▸ **GIVEN INFORMATION**

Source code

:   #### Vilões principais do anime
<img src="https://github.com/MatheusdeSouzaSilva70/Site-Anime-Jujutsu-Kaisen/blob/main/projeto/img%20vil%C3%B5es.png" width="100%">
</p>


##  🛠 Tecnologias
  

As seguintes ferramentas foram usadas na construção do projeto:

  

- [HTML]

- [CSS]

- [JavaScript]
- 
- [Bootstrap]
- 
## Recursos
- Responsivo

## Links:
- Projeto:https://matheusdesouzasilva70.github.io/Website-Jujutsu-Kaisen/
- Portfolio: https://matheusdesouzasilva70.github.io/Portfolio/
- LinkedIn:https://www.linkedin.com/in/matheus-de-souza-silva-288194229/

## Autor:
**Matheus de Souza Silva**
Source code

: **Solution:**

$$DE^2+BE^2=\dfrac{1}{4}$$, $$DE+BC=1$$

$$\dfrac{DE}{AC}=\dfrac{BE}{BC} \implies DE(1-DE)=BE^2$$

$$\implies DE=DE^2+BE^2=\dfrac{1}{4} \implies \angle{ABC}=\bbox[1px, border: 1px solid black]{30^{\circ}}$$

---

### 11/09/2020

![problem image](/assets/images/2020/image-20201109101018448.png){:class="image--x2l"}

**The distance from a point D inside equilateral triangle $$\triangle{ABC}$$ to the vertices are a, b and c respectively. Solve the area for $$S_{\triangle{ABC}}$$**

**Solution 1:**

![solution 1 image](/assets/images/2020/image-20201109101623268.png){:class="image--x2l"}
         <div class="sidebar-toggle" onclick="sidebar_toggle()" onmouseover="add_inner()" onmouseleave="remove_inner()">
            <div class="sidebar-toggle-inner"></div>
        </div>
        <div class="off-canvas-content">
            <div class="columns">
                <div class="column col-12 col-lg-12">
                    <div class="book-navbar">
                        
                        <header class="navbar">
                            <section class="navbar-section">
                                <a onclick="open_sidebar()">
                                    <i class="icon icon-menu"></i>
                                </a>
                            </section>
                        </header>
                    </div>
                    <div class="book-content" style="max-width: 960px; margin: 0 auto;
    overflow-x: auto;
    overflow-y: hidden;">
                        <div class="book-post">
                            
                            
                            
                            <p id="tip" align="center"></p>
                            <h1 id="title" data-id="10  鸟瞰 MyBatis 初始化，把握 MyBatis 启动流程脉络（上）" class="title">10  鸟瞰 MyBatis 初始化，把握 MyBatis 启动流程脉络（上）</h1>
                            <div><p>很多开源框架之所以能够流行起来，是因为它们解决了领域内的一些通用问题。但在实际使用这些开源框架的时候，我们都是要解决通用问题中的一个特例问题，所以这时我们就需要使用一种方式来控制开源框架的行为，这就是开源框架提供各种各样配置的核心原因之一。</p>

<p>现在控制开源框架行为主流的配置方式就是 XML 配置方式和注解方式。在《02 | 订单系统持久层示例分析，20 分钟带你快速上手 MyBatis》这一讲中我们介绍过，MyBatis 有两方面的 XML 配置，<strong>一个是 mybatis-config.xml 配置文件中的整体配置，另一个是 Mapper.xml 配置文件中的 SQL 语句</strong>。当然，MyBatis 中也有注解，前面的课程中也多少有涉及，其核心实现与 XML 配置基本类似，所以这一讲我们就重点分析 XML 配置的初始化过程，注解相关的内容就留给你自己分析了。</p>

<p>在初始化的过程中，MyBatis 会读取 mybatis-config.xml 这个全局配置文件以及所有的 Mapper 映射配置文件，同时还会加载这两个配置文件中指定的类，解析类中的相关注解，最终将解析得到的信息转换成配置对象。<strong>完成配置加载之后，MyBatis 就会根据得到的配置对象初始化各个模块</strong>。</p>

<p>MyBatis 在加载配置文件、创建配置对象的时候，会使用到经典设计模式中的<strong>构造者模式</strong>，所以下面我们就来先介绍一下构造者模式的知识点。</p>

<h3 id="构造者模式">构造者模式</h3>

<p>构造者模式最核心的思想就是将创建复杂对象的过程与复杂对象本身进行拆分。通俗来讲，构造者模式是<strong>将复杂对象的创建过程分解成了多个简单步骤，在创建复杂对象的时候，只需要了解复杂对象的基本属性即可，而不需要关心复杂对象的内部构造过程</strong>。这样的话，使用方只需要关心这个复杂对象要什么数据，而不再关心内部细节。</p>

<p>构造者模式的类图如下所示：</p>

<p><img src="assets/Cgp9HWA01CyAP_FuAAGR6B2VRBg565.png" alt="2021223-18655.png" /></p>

▸ **THE PROBLEM**
Repeat all of the data shown above, exactly as it appears.

▸ **SOLUTION**
Source code

:   #### Vilões principais do anime
<img src="https://github.com/MatheusdeSouzaSilva70/Site-Anime-Jujutsu-Kaisen/blob/main/projeto/img%20vil%C3%B5es.png" width="100%">
</p>


##  🛠 Tecnologias
  

As seguintes ferramentas foram usadas na construção do projeto:

  

- [HTML]

- [CSS]

- [JavaScript]
- 
- [Bootstrap]
- 
## Recursos
- Responsivo

## Links:
- Projeto:https://matheusdesouzasilva70.github.io/Website-Jujutsu-Kaisen/
- Portfolio: https://matheusdesouzasilva70.github.io/Portfolio/
- LinkedIn:https://www.linkedin.com/in/matheus-de-souza-silva-288194229/

## Autor:
**Matheus de Souza Silva**
Source code

: **Solution:**

$$DE^2+BE^2=\dfrac{1}{4}$$, $$DE+BC=1$$

$$\dfrac{DE}{AC}=\dfrac{BE}{BC} \implies DE(1-DE)=BE^2$$

$$\implies DE=DE^2+BE^2=\dfrac{1}{4} \implies \angle{ABC}=\bbox[1px, border: 1px solid black]{30^{\circ}}$$

---

### 11/09/2020

![problem image](/assets/images/2020/image-20201109101018448.png){:class="image--x2l"}

**The distance from a point D inside equilateral triangle $$\triangle{ABC}$$ to the vertices are a, b and c respectively. Solve the area for $$S_{\triangle{ABC}}$$**

**Solution 1:**

![solution 1 image](/assets/images/2020/image-20201109101623268.png){:class="image--x2l"}
         <div class="sidebar-toggle" onclick="sidebar_toggle()" onmouseover="add_inner()" onmouseleave="remove_inner()">
            <div class="sidebar-toggle-inner"></div>
        </div>
        <div class="off-canvas-content">
            <div class="columns">
                <div class="column col-12 col-lg-12">
                    <div class="book-navbar">
                        
                        <header class="navbar">
                            <section class="navbar-section">
                                <a onclick="open_sidebar()">
                                    <i class="icon icon-menu"></i>
                                </a>
                            </section>
                        </header>
                    </div>
                    <div class="book-content" style="max-width: 960px; margin: 0 auto;
    overflow-x: auto;
    overflow-y: hidden;">
                        <div class="book-post">
                            
                            
                            
                            <p id="tip" align="center"></p>
                            <h1 id="title" data-id="10  鸟瞰 MyBatis 初始化，把握 MyBatis 启动流程脉络（上）" class="title">10  鸟瞰 MyBatis 初始化，把握 MyBatis 启动流程脉络（上）</h1>
                            <div><p>很多开源框架之所以能够流行起来，是因为它们解决了领域内的一些通用问题。但在实际使用这些开源框架的时候，我们都是要解决通用问题中的一个特例问题，所以这时我们就需要使用一种方式来控制开源框架的行为，这就是开源框架提供各种各样配置的核心原因之一。</p>

<p>现在控制开源框架行为主流的配置方式就是 XML 配置方式和注解方式。在《02 | 订单系统持久层示例分析，20 分钟带你快速上手 MyBatis》这一讲中我们介绍过，MyBatis 有两方面的 XML 配置，<strong>一个是 mybatis-config.xml 配置文件中的整体配置，另一个是 Mapper.xml 配置文件中的 SQL 语句</strong>。当然，MyBatis 中也有注解，前面的课程中也多少有涉及，其核心实现与 XML 配置基本类似，所以这一讲我们就重点分析 XML 配置的初始化过程，注解相关的内容就留给你自己分析了。</p>

<p>在初始化的过程中，MyBatis 会读取 mybatis-config.xml 这个全局配置文件以及所有的 Mapper 映射配置文件，同时还会加载这两个配置文件中指定的类，解析类中的相关注解，最终将解析得到的信息转换成配置对象。<strong>完成配置加载之后，MyBatis 就会根据得到的配置对象初始化各个模块</strong>。</p>

<p>MyBatis 在加载配置文件、创建配置对象的时候，会使用到经典设计模式中的<strong>构造者模式</strong>，所以下面我们就来先介绍一下构造者模式的知识点。</p>

<h3 id="构造者模式">构造者模式</h3>

<p>构造者模式最核心的思想就是将创建复杂对象的过程与复杂对象本身进行拆分。通俗来讲，构造者模式是<strong>将复杂对象的创建过程分解成了多个简单步骤，在创建复杂对象的时候，只需要了解复杂对象的基本属性即可，而不需要关心复杂对象的内部构造过程</strong>。这样的话，使用方只需要关心这个复杂对象要什么数据，而不再关心内部细节。</p>

<p>构造者模式的类图如下所示：</p>

<p><img src="assets/Cgp9HWA01CyAP_FuAAGR6B2VRBg565.png" alt="2021223-18655.png" /></p>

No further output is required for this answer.